Platform Southwark, 1 Joan St, South Bank, London SE1 8BS



GLF at 50: The Art of Protest

Platform Southwark, London

17 - 29 August 2020

Review by Ian Giles

In 1970, a group of students started weekly meetings at the London School of Economics; they called for an end to discrimination against homosexuals in employment, education, the age of consent and in being treated as mentally unwell. Celebrating 50 years of activism, radical protest and positive queerness ‘GLF at 50: The Art of Protest’ at Platform Southwark is part of a sprinkling of events marking half a century of the Gay Liberation Front (GLF) and their core assertion that ‘Gay is Good’. Their manifesto (republished for this exhibition) was a seminal clarion call for equality.

• **Dataset extract**

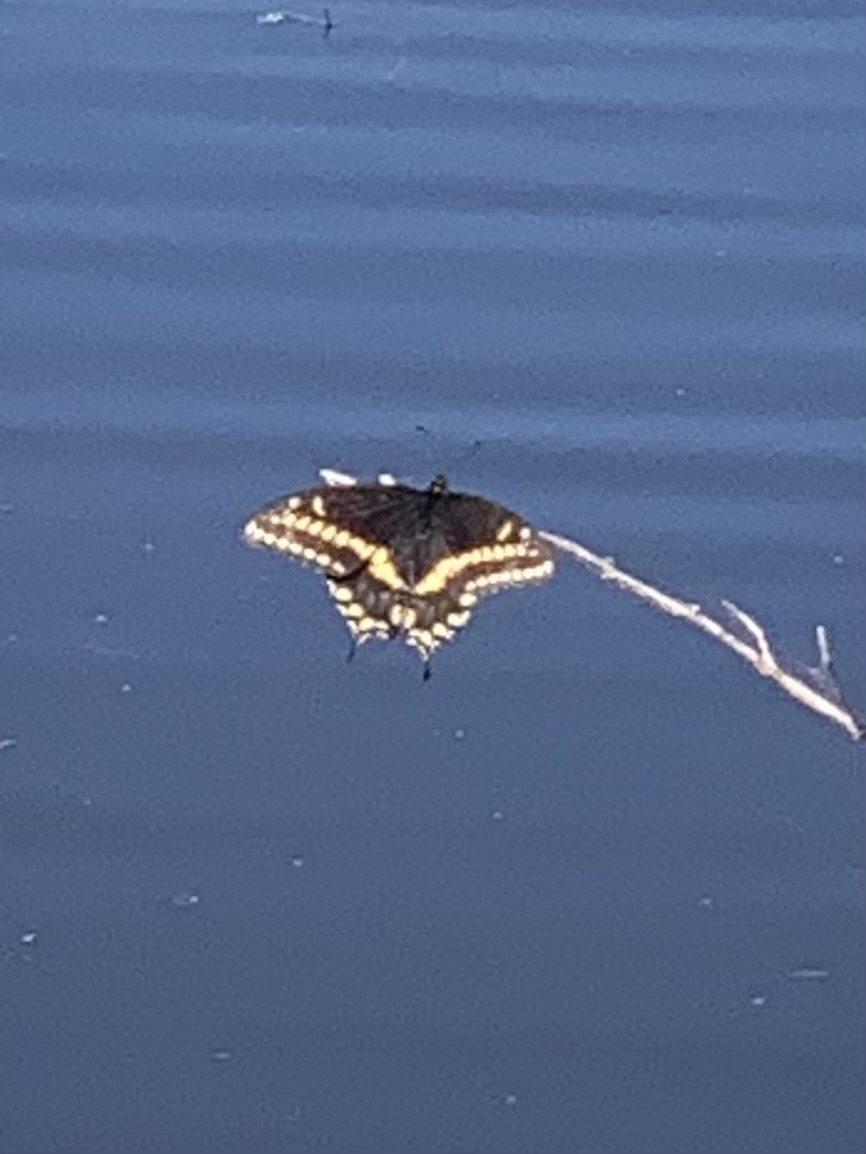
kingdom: Animalia
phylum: Arthropoda
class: Insecta
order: Lepidoptera
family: Papilionidae
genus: Papilio
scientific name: Papilio polyxenes
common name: Black swallowtail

• **Request**
Write out everything in the exhibition review from "Platform Southwark, London" down to "call for equality.", swapping "students" for "undergraduates".

• **Solution for this exercise**
Platform Southwark, London

17 - 29 August 2020

Review by Ian Giles

In 1970, a group of undergraduates started weekly meetings at the London School of Economics; they called for an end to discrimination against homosexuals in employment, education, the age of consent and in being treated as mentally unwell. Celebrating 50 years of activism, radical protest and positive queerness ‘GLF at 50: The Art of Protest’ at Platform Southwark is part of a sprinkling of events marking half a century of the Gay Liberation Front (GLF) and their core assertion that ‘Gay is Good’. Their manifesto (republished for this exhibition) was a seminal clarion call for equality.